[Work task]
When the data below is printed, every line must match exactly and the images must be absent.
##### Data provided
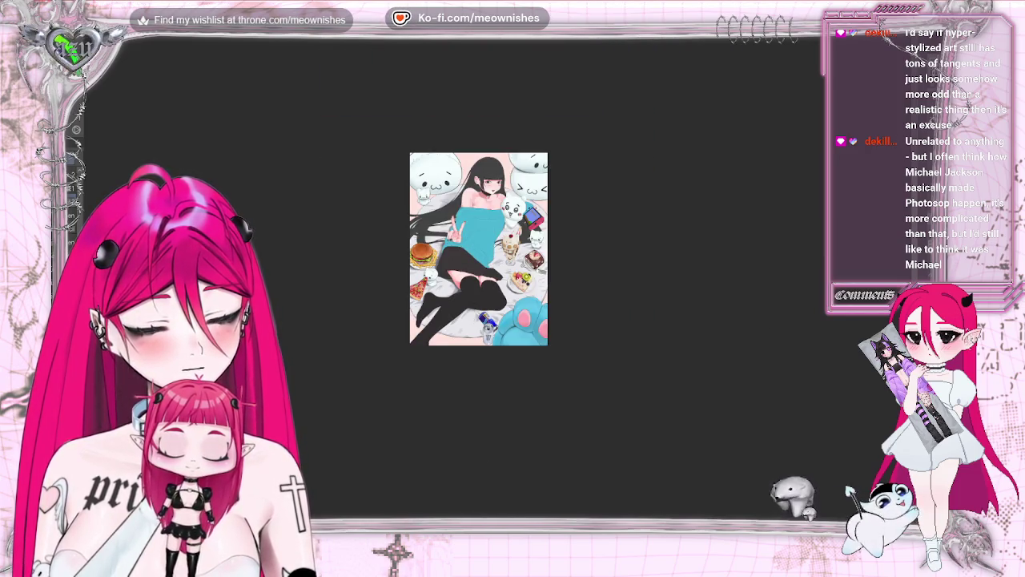
key("ctrl+plus")
key("ctrl+plus")
scroll(421, 276, "up", 9)
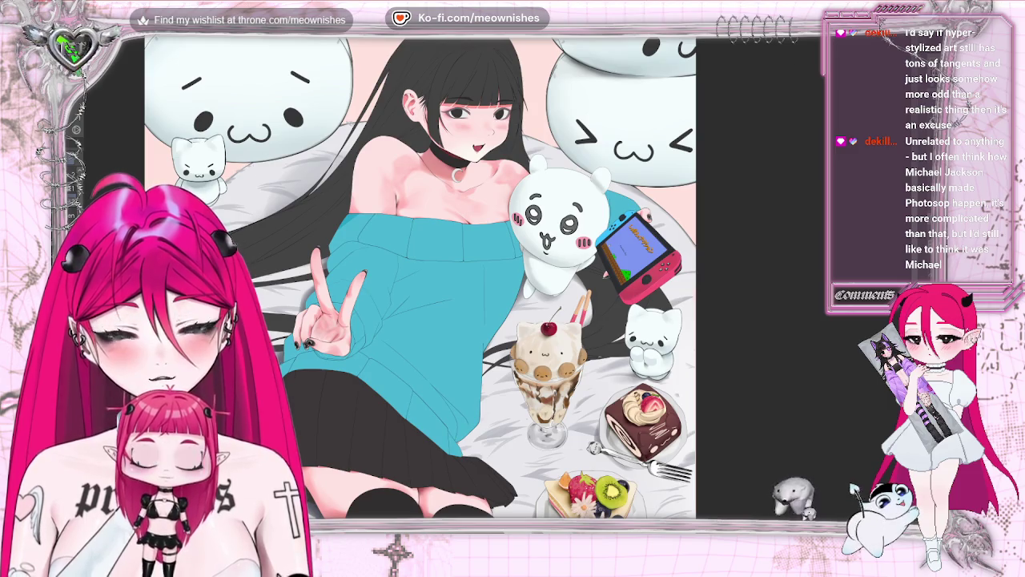
key("ctrl+0")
##########
[Exercise solution]
key("ctrl+plus")
key("ctrl+plus")
scroll(421, 276, "up", 9)
key("ctrl+0")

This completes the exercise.